When I say that “there’s no such thing as race,” I mean that there’s no scientific validity to the concept of “race.”  Unfortunately, “race” does exist as an all-too-real social construct that has enormous consequences in the lives of people around the world.  To answer my question, what’s going on with racists is that they create and use this construct to frame and justify their claims to be superior to other people, and therefore to deserve better lives than their so-called inferiors, even at the cost of hurting them.
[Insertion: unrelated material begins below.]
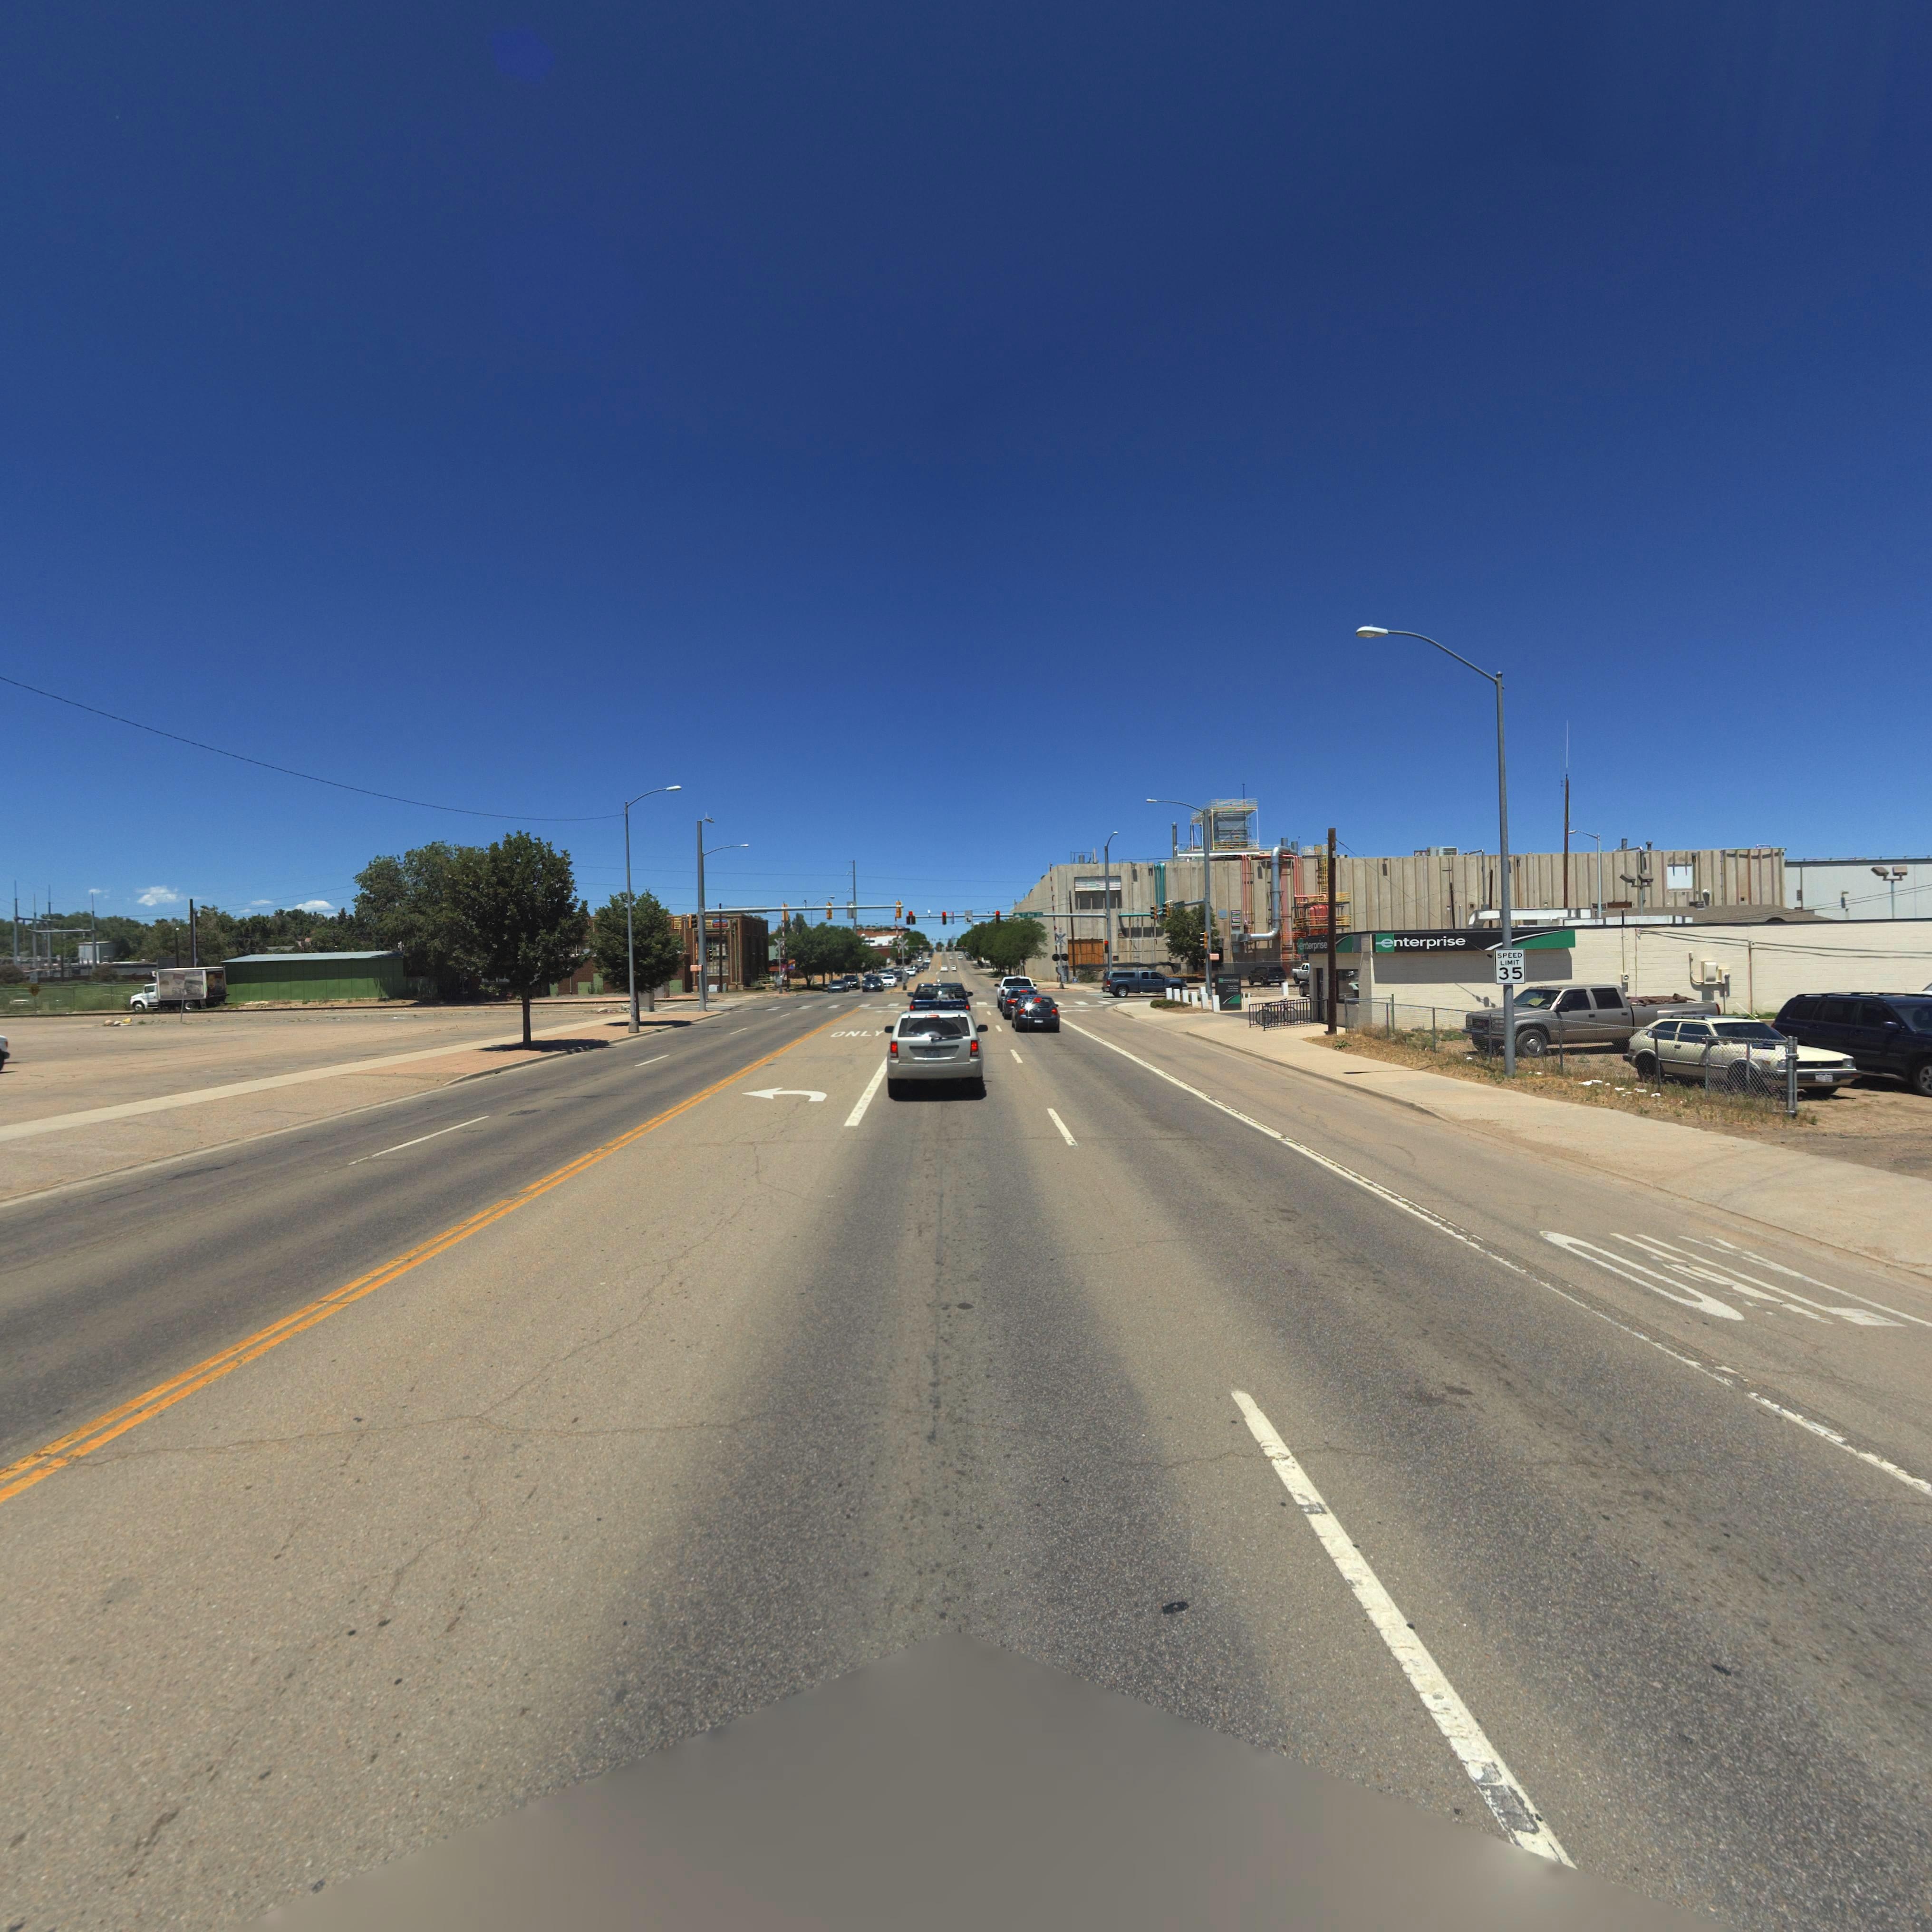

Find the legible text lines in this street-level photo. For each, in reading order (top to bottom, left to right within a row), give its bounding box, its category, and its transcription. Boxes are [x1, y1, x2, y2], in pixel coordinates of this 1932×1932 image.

[1022, 912, 1034, 917] StreetName: 1** A**
[1298, 939, 1328, 952] BusinessName: enterprise
[1380, 935, 1467, 949] BusinessName: enterprise
[1218, 979, 1239, 982] BusinessName: enterprise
The concept of “race” is the product of racists, starting with the Eurocentric pseudo-science of eugenics.

In this I am using Ibram X. Kendi’s definition of a “racist idea” in his book Stamped from the Beginning: The Definitive History of Racist Ideas in America: “any concept that regards one racial group as inferior or superior to another racial group in any way.”  I also recommend the NPR interview with Angela Saini, the author of Superior: The Return of Race Science.  After World War II showed the terrible implications of eugenic racism, scientists around the world rejected “race” as a scientifically valid term.  Saini warns, however, that

even to this day, there are still scientists who, despite knowing better and despite being mainstream, good-hearted, well-intentioned scientists, still sometimes invoke race in scientific research, particularly medical research, when it’s inappropriate.

Radiolab’s series on general intelligence provides a helpful exploration of the pitfalls of using racial groupings in scientific research, and one surprising payoff in the research that led to the ban on lead paint.

This little blog post does not aim to exhaust all the ramifications of the current turmoil over who does or does not have “a racist bone in his body.”  I just want to recall a warning that I’ve made repeatedly in this blog.  (See one of my first posts on the dangers of nouns and adjectives.  Also, my post on why I’m working on an essay about the dangers of reification.)

Warning: Don’t turn relations among people into things like “race.”  Remember what people are doing to other people, and for themselves, when they speak in racist terms.  That same caveat applies to calling people “racist.”  Focus on what they’re doing and how they’re hurting other people.  If we think that affixing the label “racist” on them settles the issues, we’re just providing those who are hurting others with a way to distract from what they’re doing and change the topic to names and name-calling.  That’s why I like the meme at the head of this post.  It focuses on what people do and did.